In Ireland, almost all of the land was owned by absentee owners back in England who had held the land for centuries. This was often due to someones great great grandpa winning a military battle and being gifted the land as thanks. In Ireland, no Irish had the capital (more on this later) to rent 1,000 or more acres. In many cases, the top of the food chain “farmer” might rent 100 acres. The problem? The crop yield on this 100 acres was not enough to pay the rent. So parcels were subleased into smaller and smaller pieces in an effort to pay the rent. Sometimes these subleases (often referred to as “conacre” were as small as one acre.
Mix in a few middlemen getting paid between each transaction and you can see how every dime of potential profit is extracted from the system. Simply put, this is the definition of an un-virtuous cycle. The conacre system has to exist because everyone is poor, but everyone is poor because of the conacre system.

CAPITAL
In economics, nothing exists in a vacuum. Capital investment effects housing, which effects capital investment and vice versa. Simply put, there was virtually no capital investment in Ireland, only capital extraction. Given that two thirds of Irish landlords lived in Britain, there was no incentive to reinvest profits in capital improvements, roads, or the industrialization of Ireland. Ireland was seen as a place to be used for cheap labor and raw materials, not a UK territory that was worth investing in. Instead of money going into the local economy, it was virtually all extracted via rents and sent back to England to fund British lifestyles.
MORAL HAZARD
In economics, moral hazard occurs when a party has an incentive to take more risks because they don’t have to bear the full cost of those risks. In the context of the famine, the idea was that if the British gave the Irish government aide they would be incentivized to be lazy. The fear of moral hazard and the belief in the magical powers of the “invisible hand” of the free market led to the “too little, too late” response from the British government.

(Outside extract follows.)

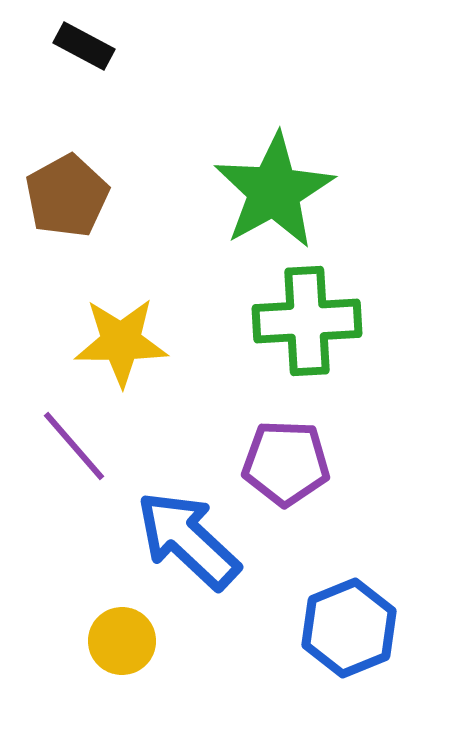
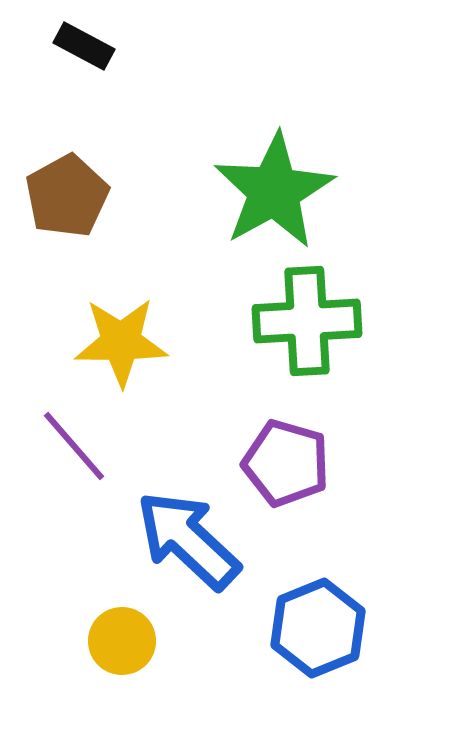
purple pentagon: rotated 14 degrees clockwise
blue hexagon: moved 31 px left
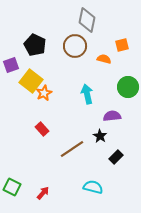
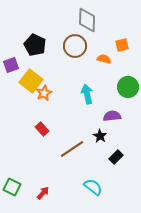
gray diamond: rotated 10 degrees counterclockwise
cyan semicircle: rotated 24 degrees clockwise
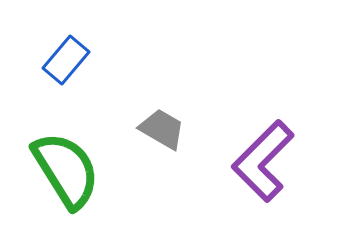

At the height of the famine, the British finally began importing grain (mostly from the US) to Ireland, but still insisted the the Irish people had to buy it rather than have it handed to them. If people had no money, they would be put to work in order to pay for their food. That’s right, people on the brink of starvation were doing hard labor, because…free market. In some cases, Irish would have their land seized in order to pay for their food.
An economy that is only allowed to produce the bear minimum needed to survive, a lack of capital investment, and the blind allegiance to the free market created a house of cards. Ready to be toppled by the slightest gust. In this case the gust came in the form of a bacteria from an ocean away. This wasn’t merely an economic disaster, it was a complete unravelling of the social fabric of Irish society. 25% of the Irish population was lost to either death or emigration. To this day, Irish people flee their home country in the event of an economic crisis. It happened most recently in 2008 when the standard Irish emigration numbers tripled. The scars of the famine live on.
To tell the story of the famine as an act of god and a nasty bacteria is a grave injustice. This was a human story. I’m a big believer in capitalism and the power of free markets, but there are limits. What responsibility does a nation have to it’s subjects to provide a social safety net? To see it’s people as citizens rather than a means to extract wealth? I’ll let you decide that one.
I recognize the political cartoon, made my students analyze it. The conacre system sounds a lot like sharecropping. There has to be some balance between unrestrained capitalism and government regulation.